THE NEXT MORNING, a little after 10 o’clock, Congressman Benjamin Rosenthal, the New York Democrat who had led the fierce silver hearings two years earlier, banged his gavel to open the first House hearings on the Penn Square crisis.

“The Penn Square Bank failure is a dramatic reminder of the need for an effective bank regulatory system,” Rosenthal said. “Many millions of dollars will be lost by depositors and other financial institutions because of this failure, in spite of Federal supervision and in spite of Federal deposit insurance coverage.”

Rosenthal pressed to learn how one set of bank regulators, those in the comptroller’s office, could have known about Penn Square’s problems for more than two years without alerting other financial regulators. The answer, of course, was that sharing details with other financial regulators would virtually guarantee the bank runs they were trying to prevent.

Then Rosenthal called Comptroller Todd Conover and FDIC chairman Bill Isaac to testify.

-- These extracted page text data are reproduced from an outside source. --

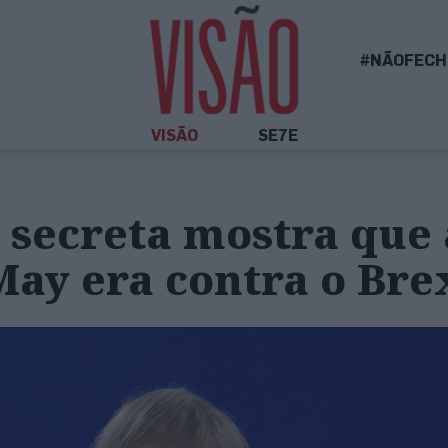
#NÃOFECH
VISÃO
SE7E
 secreta mostra que 
ay era contra o Bre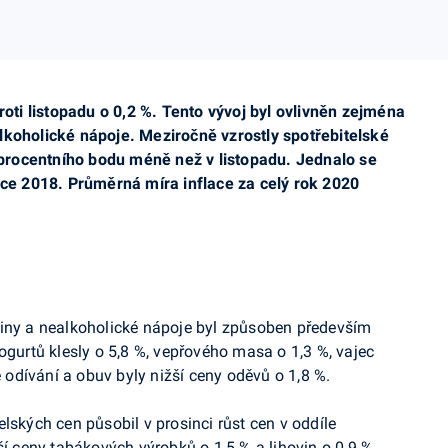
roti listopadu o 0,2 %. Tento vývoj byl ovlivněn zejména
lkoholické nápoje. Meziročně vzrostly spotřebitelské
4 procentního bodu méně než v listopadu. Jednalo se
ince 2018. Průměrná míra inflace za celý rok 2020
viny a nealkoholické nápoje byl způsoben především
ogurtů klesly o 5,8 %, vepřového masa o 1,3 %, vajec
e odívání a obuv byly nižší ceny oděvů o 1,8 %
.
lských cen působil v prosinci růst cen v oddíle
ší ceny tabákových výrobků o 1,5 % a lihovin o 0,9 %.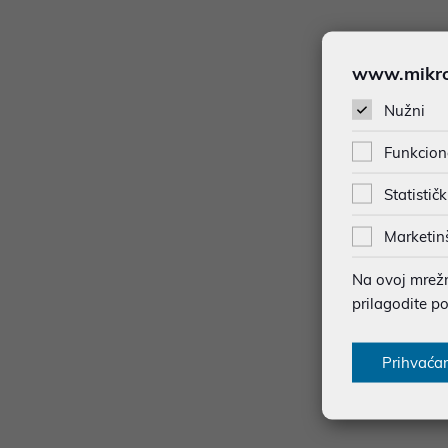
-15%
www.mikron
Nužni
Funkcion
Statističk
Marketin
Na ovoj mrežno
prilagodite p
Elektr
r 6 Pr
Prihvaća
594,
*najniža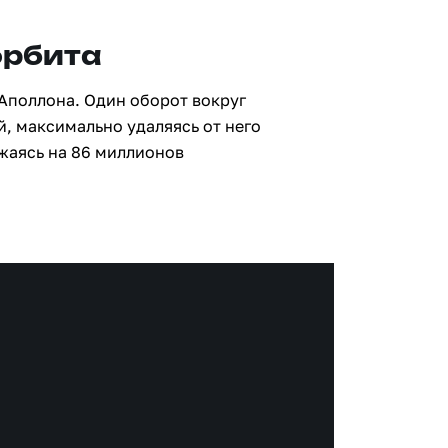
орбита
 Аполлона. Один оборот вокруг
й, максимально удаляясь от него
жаясь на 86 миллионов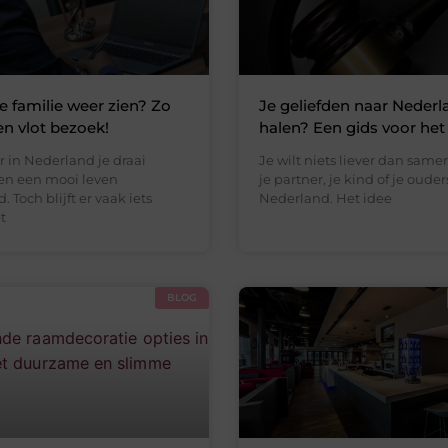
je familie weer zien? Zo
Je geliefden naar Nederl
en vlot bezoek!
halen? Een gids voor het
r in Nederland je draai
Je wilt niets liever dan same
n een mooi leven
je partner, je kind of je ouders
Toch blijft er vaak iets
Nederland. Het idee
t
BLOG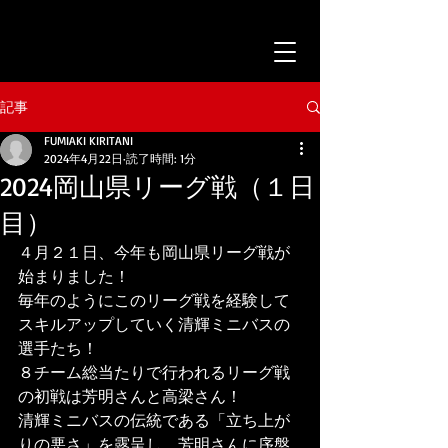
記事
FUMIAKI KIRITANI
2024年4月22日
読了時間: 1分
2024岡山県リーグ戦（１日
目）
４月２１日、今年も岡山県リーグ戦が
始まりました！
毎年のようにこのリーグ戦を経験して
スキルアップしていく清輝ミニバスの
選手たち！
８チーム総当たりで行われるリーグ戦
の初戦は芳明さんと高梁さん！
清輝ミニバスの伝統である「立ち上が
りの悪さ」を露呈し、芳明さんに序盤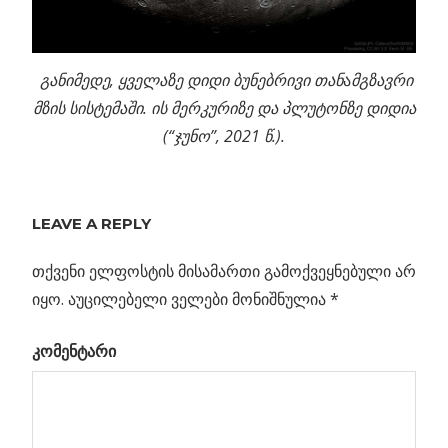
განიმედე, ყველაზე დიდი ბუნებრივი თან
ა
მგზავრი
მზის სისტემაში. ის მერკურიზე და პლუტონზე დიდია
(“ჯუნო”, 2021 წ.).
Previous
კომეტა
LEAVE A REPLY
პოსტის
C/2023 A3
Post:
(ცუჩინშანი–
თქვენი ელფოსტის მისამართი გამოქვეყნებული არ
ნავიგაცია
ATLAS) მზის
იყო.
აუცილებელი ველები მონიშნულია
*
სისტემის
კომენტარი
კიდეებისკენ
წავიდა
: რა
ეთ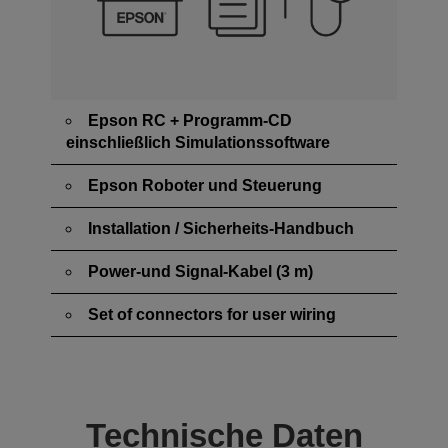
Epson RC + Programm-CD
einschließlich Simulationssoftware
Epson Roboter und Steuerung
Installation / Sicherheits-Handbuch
Power-und Signal-Kabel (3 m)
Set of connectors for user wiring
Technische Daten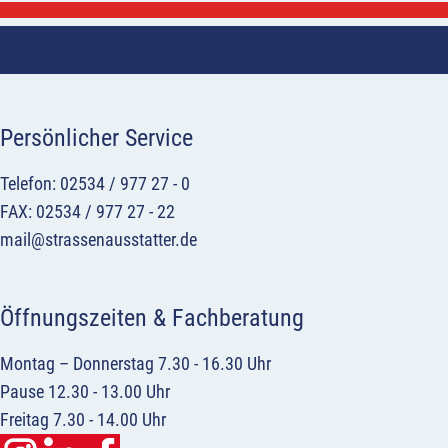
Persönlicher Service
Telefon: 02534 / 977 27 - 0
FAX: 02534 / 977 27 - 22
mail@strassenausstatter.de
Öffnungszeiten & Fachberatung
Montag – Donnerstag 7.30 - 16.30 Uhr
Pause 12.30 - 13.00 Uhr
Freitag 7.30 - 14.00 Uhr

Isaac’s candor seemed to soothe Rosenthal. The Penn Square outcome wasn’t optimal, the FDIC chief conceded frankly. Ideally, a troubled bank can be sold to a healthier one, with some FDIC assistance, and all customer deposits are thereby protected. Unfortunately, in this case, Penn Square’s lending practices were so dubious that it was impossible to arrange a merger.

Isaac had a knack for preempting Rosenthal’s attacks. “Many people are asking: ‘How could this have happened? Why did this bank fail and how did so many other financial institutions get involved? Is this failure evidence of other problems in the financial system?’” His questions were, indeed, what Rosenthal was asking.

“The short answer is that, at best, this bank engaged in shoddy, speculative banking practices,” Isaac answered. “Its problems were the result of loans which should never have been made.”

He felt certain, he said, that while there might be a few other sinkholes like Penn Square in the financial landscape, they “will be few and far between.”

As for Continental Illinois and the other giant banks hurt by Penn Square’s collapse, they could withstand their likely losses, he said. “If one can identify a silver lining behind the dark cloud of the Penn Square affair,” Isaac said, with far more optimism than was warranted, “we should expect that all financial institutions will be more prudent in the future.”

And if one could identify a lesson, a target for reform, behind those same storm clouds, he continued, it was that something needed to be done about the nation’s fragmented approach to regulating its banks. What purpose did it serve for five regulatory agencies to oversee America’s deposit-taking institutions? Why were there three separate deposit insurance funds—one for national banks, another for savings and loans, and a third for credit unions? And was it possible to provide more public disclosure about the condition and business practices of insured institutions?

“I firmly believe that significant reforms in our regulatory apparatus are needed,” Isaac concluded. “It is my sincere hope that the experiences of the last two weeks will provide the impetus to move forward on these issues.”

*   *   *

EVERY FRESH CRINGE of anxiety in the banking system during that long, shaky summer of 1982 was also felt on the floor of the New York Stock Exchange.

The Dow Jones Industrial Average, which had popped above the historic 1,000-point line twice in the month immediately after Reagan’s election, had spent the summer hovering around the 800-point mark.

About the only good news during the hard times of 1981 and 1982 was that Paul Volcker’s bitter anti-inflation medicine seemed to be working. Inflation had plummeted from north of 12 percent to below 6 percent, and it looked to be heading even lower, which made bond investors a little less worried and stocks a little more attractive.

Even so, on Thursday, August 12, 1982, the stock market sank for the eighth day in a row. The Dow closed at 776.92 points, more than 5 percent below its level when the month began. About 50 million shares were traded, up a bit from the previous day but nothing to get excited about. The bear market was more than a year and a half old. What could you expect?